Rythme de travail intense

Ben décrit un rythme de travail haché et épuisant, typique des livreurs de plateformes. Il alterne entre des périodes de travail intensif et des temps de repos quasi inexistants, car il doit rester connecté en permanence. Par exemple, il peut travailler de 10h à 15h, puis reprendre de 12h à 14h, sans pause réelle. Les journées s'étendent souvent jusqu'à 18h, 23h, voire 3h ou 4h du matin. Il se prive régulièrement de nourriture et de sommeil pour maximiser ses revenus. En deux ans, il réalise plus de 8000 livraisons avec Uber Eats. Ce rythme est imposé par les algorithmes des plateformes, qui évaluent en temps réel la performance des livreurs et ajustent les commandes en conséquence. Les livreurs n'ont pas de contrat stable et dépendent entièrement de ces systèmes automatisés.

Blocage du compte Uber

En décembre 2023, Ben reçoit un mail l'informant que les papiers d'identité qu'il avait fournis lors de son inscription (ceux obtenus en Italie) ne sont plus acceptés par Uber. Son compte est bloqué sans explication claire. Il tente de contacter la plateforme, mais ne reçoit aucune réponse. Cette situation le plonge dans une galère financière : il ne peut plus payer ses factures, son logement ou ses dépenses quotidiennes. Après un an de difficultés, son oncle, installé en France depuis longtemps, lui propose de lui prêter ses papiers pour qu'il puisse reprendre une activité. Cependant, les exigences de vérification de l'application deviennent de plus en plus strictes, passant d'une photo hebdomadaire à plusieurs vérifications quotidiennes, parfois au moment de la validation d'une commande.

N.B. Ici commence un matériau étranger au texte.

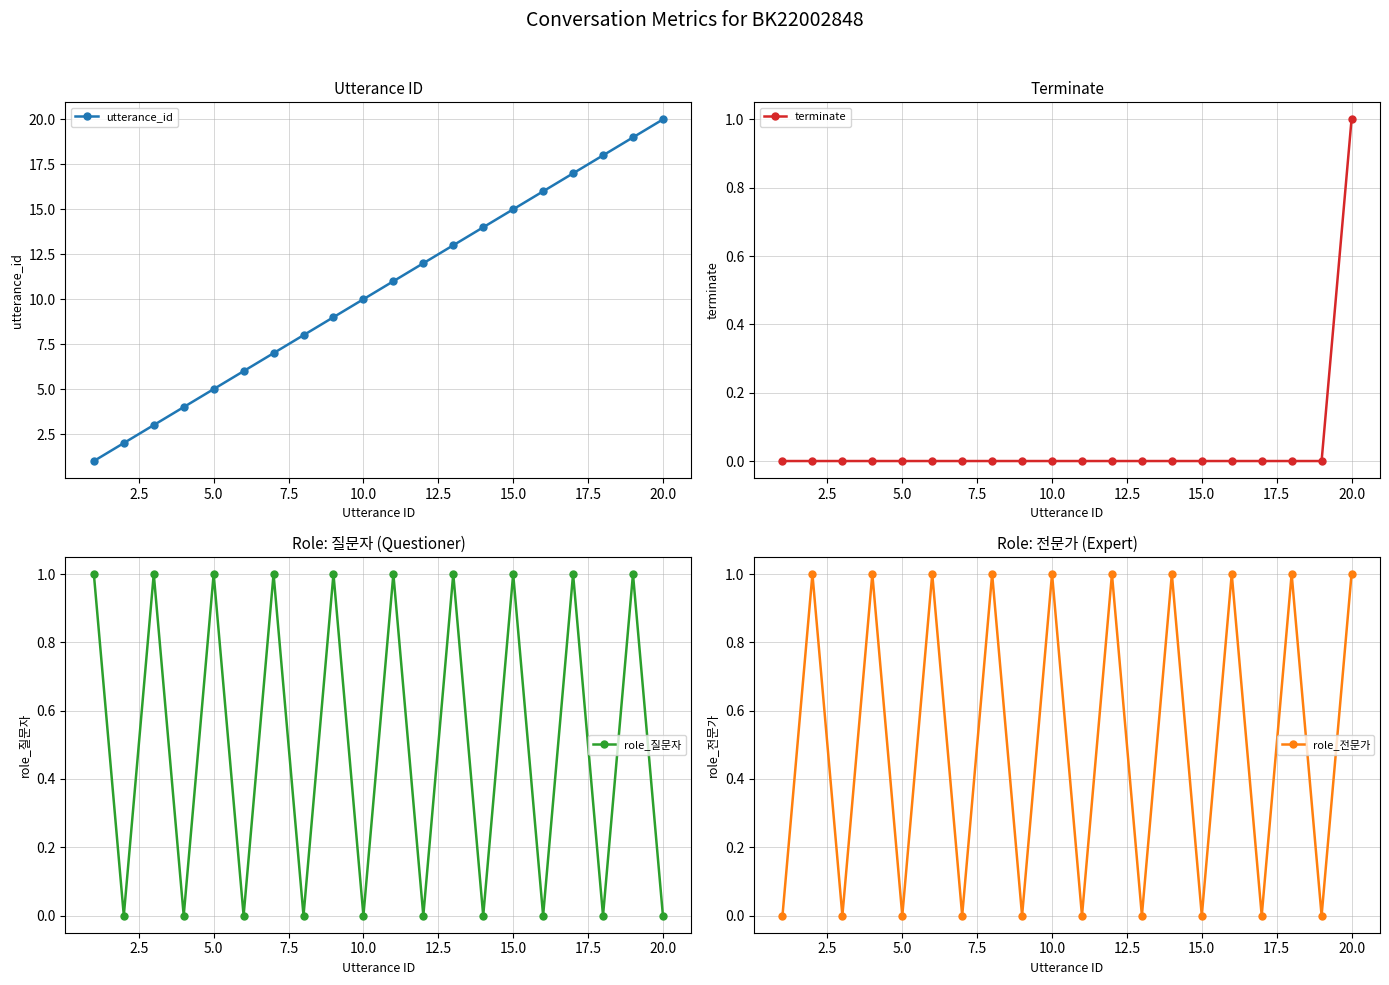

How many values in the utterance_id series are below 11?

10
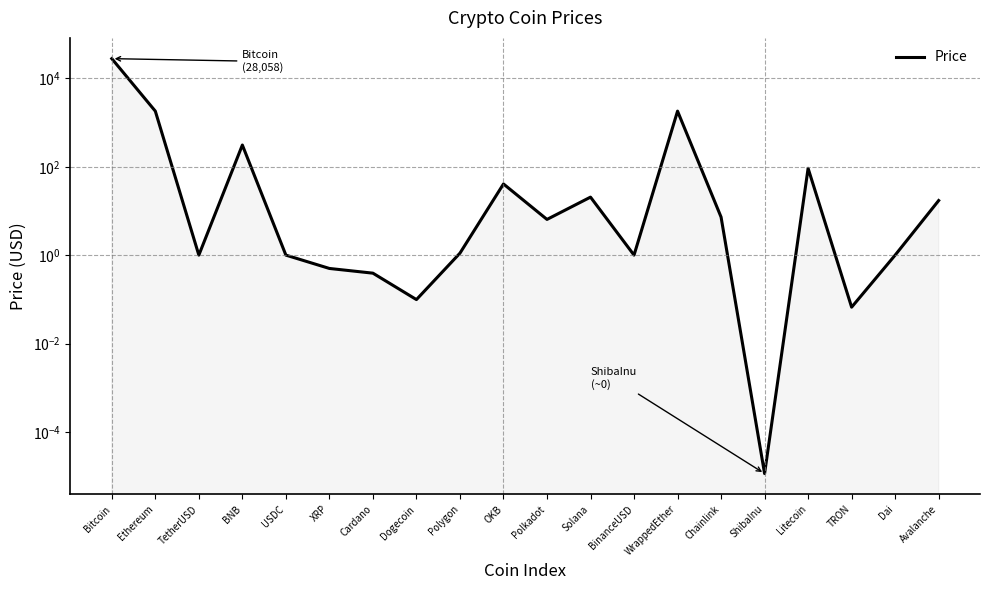

How many series are shown in this chart?

1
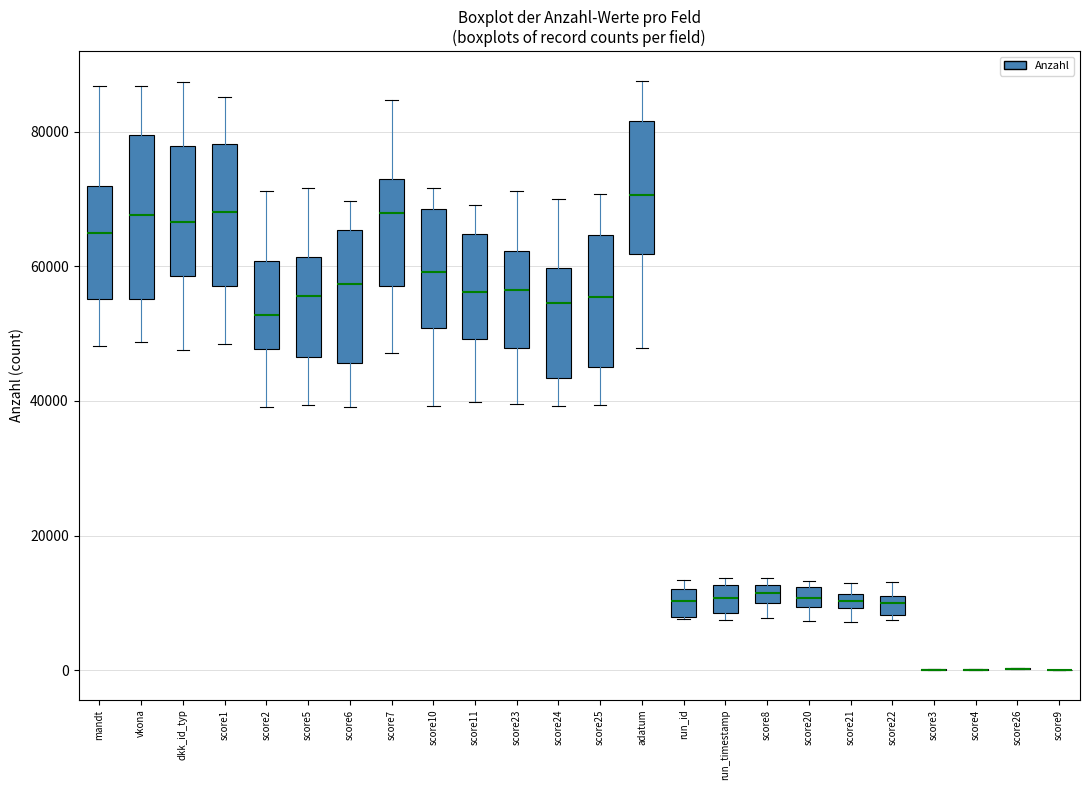

Which box is the tallest, from its lower edge to its upper edge?

vkona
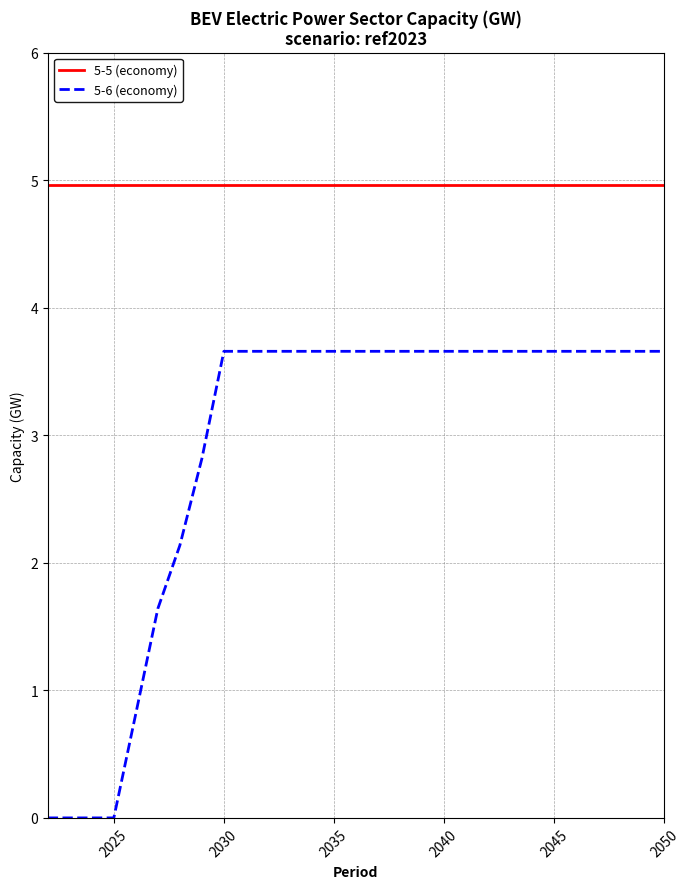

Rank the series by their maximum value, from lowest to highest.

5-6 (economy), 5-5 (economy)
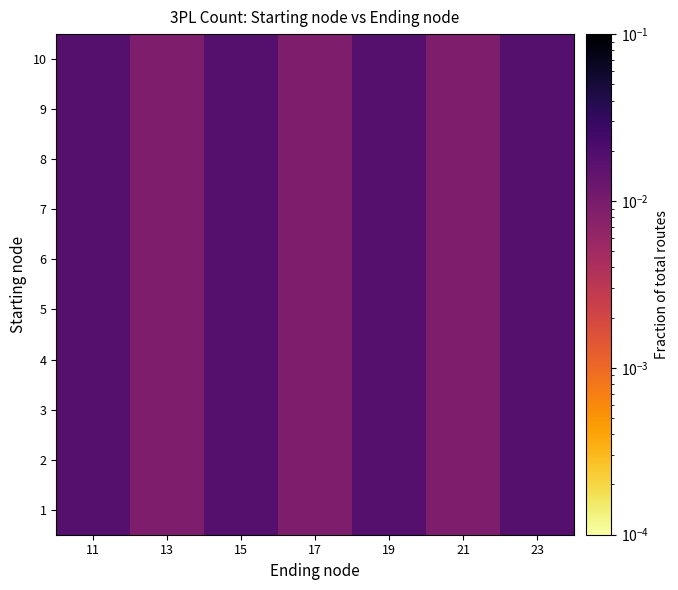

How many series are shown in this chart?

10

Contrôles intrusifs et chantages

Les contrôles imposés par Uber deviennent de plus en plus intrusifs et stressants pour Ben. En plus des vérifications d'identité fréquentes, certains clients profitent de cette situation pour le faire chanter. Par exemple, un client a signalé que la photo fournie ne correspondait pas à Ben, bien qu'il s'agisse bien de lui. D'autres clients refusent de valider une livraison si la photo n'est pas prise immédiatement, sous peine de déconnexion. Ben reçoit des mails l'avertissant qu'il a mis « trop de temps » à envoyer la photo, avec la menace de voir son compte bloqué. Malgré de nombreux signalements, son compte n'a pas encore été coupé, mais cette situation illustre les risques psychologiques et les abus subis par les livreurs, souvent livrés à eux-mêmes face aux plateformes et aux clients.

Ce que ça pourrait changer

Le témoignage de Ben met en lumière la **précarité** des livreurs de plateformes. Sans contrat stable, sans protection sociale et sans revenus garantis, ils dépendent entièrement des algorithmes et des décisions unilatérales des entreprises comme Uber. Les livreurs n'ont pas accès à des droits fondamentaux comme les congés payés, la sécurité sociale ou les indemnités en cas d'accident. En cas de litige ou de blocage de compte, ils se retrouvent sans recours, comme Ben qui a dû emprunter les papiers de son oncle pour continuer à travailler. Cette situation reflète un modèle économique où les plateformes externalisent les risques sur les travailleurs, tout en maximisant leurs profits grâce à une main-d'œuvre flexible et peu protégée.